The forward control Renault AGR, produced between 1937 and 1941, is a medium truck with a payload of 3.5 tonnes. For military use, it was delivered in various versions: the most produced has a 3250 mm wheelbase (which was common to all versions), a 6450 mm length and a 2310 mm width. The engine is a 4-litre inline-four engine with a power output of 62 PS at 2,200 rpm. The truck also has a gasifier-equipped version. The gearbox is a 4-speed manual unit.

===AGK===

Drawing of a AGK for 1938

The forward control Renault AGK, introduced at the end of 1937 and produced until 1940, replaced the 1935 Renault ABF (one of the first forward control produced by the company). It has a payload between 5 and 6.5 tonnes. For military use, it was delivered in various versions: the most produced has a 4000 mm wheelbase (which was common to all versions), a 7080 mm length and a 2350 mm width. The "all purposes" TTN 30-31 version has a 7430 mm length and a 2430 mm width, the TTN 39 has a 7570 mm length. The tanker version has a 7430 mm length and a 2200 mm width. The "mobile workshop" version has a 7700 mm length and a 2430 mm width.

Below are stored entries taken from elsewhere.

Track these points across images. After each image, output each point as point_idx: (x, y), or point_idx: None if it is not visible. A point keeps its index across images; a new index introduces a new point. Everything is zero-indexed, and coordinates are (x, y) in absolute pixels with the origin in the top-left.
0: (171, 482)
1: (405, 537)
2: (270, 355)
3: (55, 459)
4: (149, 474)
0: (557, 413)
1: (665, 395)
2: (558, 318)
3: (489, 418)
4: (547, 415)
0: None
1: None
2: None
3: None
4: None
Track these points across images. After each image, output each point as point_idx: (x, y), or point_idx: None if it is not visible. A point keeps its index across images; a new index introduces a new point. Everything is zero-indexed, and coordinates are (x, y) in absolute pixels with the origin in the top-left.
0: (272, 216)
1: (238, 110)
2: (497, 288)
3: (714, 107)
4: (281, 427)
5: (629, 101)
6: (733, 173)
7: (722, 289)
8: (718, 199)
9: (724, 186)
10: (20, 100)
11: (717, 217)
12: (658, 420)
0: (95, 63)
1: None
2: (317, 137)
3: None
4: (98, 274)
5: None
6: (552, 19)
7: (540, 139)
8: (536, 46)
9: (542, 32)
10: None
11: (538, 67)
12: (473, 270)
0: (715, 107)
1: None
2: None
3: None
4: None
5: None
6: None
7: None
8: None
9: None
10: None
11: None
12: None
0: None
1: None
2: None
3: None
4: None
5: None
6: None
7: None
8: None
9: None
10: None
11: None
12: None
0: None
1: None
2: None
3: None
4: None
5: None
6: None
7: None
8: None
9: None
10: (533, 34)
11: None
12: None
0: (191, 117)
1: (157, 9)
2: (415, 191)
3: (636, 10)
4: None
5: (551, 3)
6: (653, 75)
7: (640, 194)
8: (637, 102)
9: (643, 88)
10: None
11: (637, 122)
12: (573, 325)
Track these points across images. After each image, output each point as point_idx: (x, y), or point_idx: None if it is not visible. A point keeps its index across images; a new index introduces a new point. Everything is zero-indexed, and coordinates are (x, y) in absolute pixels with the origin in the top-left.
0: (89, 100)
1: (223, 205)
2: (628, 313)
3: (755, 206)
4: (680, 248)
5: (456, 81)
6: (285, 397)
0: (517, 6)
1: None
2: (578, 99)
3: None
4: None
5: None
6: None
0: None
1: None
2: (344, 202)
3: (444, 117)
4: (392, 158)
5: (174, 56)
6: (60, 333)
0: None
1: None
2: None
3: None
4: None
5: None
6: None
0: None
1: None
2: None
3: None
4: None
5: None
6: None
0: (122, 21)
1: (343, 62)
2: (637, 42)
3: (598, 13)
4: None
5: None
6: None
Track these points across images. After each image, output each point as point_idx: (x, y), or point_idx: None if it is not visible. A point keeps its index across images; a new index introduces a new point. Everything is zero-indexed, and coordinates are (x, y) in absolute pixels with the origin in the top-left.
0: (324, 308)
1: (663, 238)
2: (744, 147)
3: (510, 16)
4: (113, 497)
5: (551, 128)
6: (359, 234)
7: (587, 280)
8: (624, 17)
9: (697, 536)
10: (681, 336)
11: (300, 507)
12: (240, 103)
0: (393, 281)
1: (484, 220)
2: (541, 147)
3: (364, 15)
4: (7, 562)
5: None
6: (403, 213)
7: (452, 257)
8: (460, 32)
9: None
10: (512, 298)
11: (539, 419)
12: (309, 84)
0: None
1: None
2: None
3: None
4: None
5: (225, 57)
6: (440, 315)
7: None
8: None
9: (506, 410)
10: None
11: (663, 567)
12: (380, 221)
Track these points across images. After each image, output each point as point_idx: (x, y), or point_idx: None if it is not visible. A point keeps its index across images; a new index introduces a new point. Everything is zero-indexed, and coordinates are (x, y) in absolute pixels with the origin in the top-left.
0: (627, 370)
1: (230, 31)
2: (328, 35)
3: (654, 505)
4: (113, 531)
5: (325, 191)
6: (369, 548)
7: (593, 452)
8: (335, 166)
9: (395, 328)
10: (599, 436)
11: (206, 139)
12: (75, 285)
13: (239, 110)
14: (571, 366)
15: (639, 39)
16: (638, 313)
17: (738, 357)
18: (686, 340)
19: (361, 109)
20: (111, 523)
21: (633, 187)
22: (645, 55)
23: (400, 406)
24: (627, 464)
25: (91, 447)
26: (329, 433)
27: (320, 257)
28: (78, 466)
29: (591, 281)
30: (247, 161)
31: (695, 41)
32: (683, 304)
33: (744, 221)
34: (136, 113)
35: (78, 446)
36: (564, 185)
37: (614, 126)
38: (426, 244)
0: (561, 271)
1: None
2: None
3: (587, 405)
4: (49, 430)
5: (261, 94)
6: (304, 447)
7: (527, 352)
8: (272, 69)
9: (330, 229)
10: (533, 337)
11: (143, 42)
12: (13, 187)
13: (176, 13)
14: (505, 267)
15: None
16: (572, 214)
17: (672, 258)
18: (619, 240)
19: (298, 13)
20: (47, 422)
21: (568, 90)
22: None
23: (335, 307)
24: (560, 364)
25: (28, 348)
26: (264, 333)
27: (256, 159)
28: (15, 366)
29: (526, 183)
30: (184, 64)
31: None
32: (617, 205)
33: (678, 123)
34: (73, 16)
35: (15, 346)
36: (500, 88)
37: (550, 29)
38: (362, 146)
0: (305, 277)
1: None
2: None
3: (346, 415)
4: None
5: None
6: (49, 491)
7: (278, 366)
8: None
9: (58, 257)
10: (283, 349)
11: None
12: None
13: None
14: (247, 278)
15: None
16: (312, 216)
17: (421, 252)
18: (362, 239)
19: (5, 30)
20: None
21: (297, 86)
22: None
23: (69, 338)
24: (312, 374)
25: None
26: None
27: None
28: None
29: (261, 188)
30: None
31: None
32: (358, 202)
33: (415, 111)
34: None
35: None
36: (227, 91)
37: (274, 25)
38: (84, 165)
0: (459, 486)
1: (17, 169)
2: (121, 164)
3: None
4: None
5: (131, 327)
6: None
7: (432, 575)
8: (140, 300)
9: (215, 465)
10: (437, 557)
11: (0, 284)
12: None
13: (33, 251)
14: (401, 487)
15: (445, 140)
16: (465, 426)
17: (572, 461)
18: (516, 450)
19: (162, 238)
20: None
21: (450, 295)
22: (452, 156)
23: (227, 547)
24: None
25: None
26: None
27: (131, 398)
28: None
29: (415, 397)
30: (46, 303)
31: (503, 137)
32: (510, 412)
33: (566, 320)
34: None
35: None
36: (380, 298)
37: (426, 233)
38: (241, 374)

For commercial use, the AGK was available with four configurations: van, flatbed, tipper, and cabin only. The wheelbases were between 3190 mm and 4000 mm.

All AGK versions use a 5.9-litre inline-four petrol engine delivering 80 PS (85 PS for the civilian version) at 2,000 rpm. The diesel version (AGKD) has an 8.4-litre inline-four engine. The truck has a 4-speed manual gearbox.

By 1937, the ZP bus/coach adopted the AGK cabin.

===Heavier models===
The Renaults AGLD and AGOD are heavy trucks. The AGOD was produced between 1937 and 1939 with a payload of 8 tonnes. Its engine is a 12.5-litre straight-six diesel with a power output of 130 PS at 1,500 rpm. Its wheelbase is between 3560 mm and 4950 mm, its length between 6900 mm and 8700 mm and its width 2340 mm. It has a 5-speed manual gearbox. The AGOD was used by the Compagnie Générale Transsharienne (CGT) as a truck as well as with a coach bodywork for its trans-Saharan transport service.

====Other Renault heavy vehicles using the 12.5-litre engine====
At the 1936 Paris Salon, Renault unveiled various forward-control vehicles for 1937 powered by the 12.5-litre diesel engine and with 5-speed gearboxes: the ADS, the ADT, the AFKD, and the AEMD.

The AFKD is a six-wheeler truck with a payload of 10 tonnes and servomechanical/air brakes. It was replaced in 1939 by the similarly looking Renault AIB, with air brakes and powered by a 5.9-litre engine delivering 85 PS. The AEMD is a coach/bus of up to 43 places. AEMD sales were postponed until November 1937 and by that time it replaced the engine with a 15.7-litre straight-six diesel delivering 150 PS. For 1939, the AEMD increased its capacity to up to 51 passengers. It was put out of sale later that year.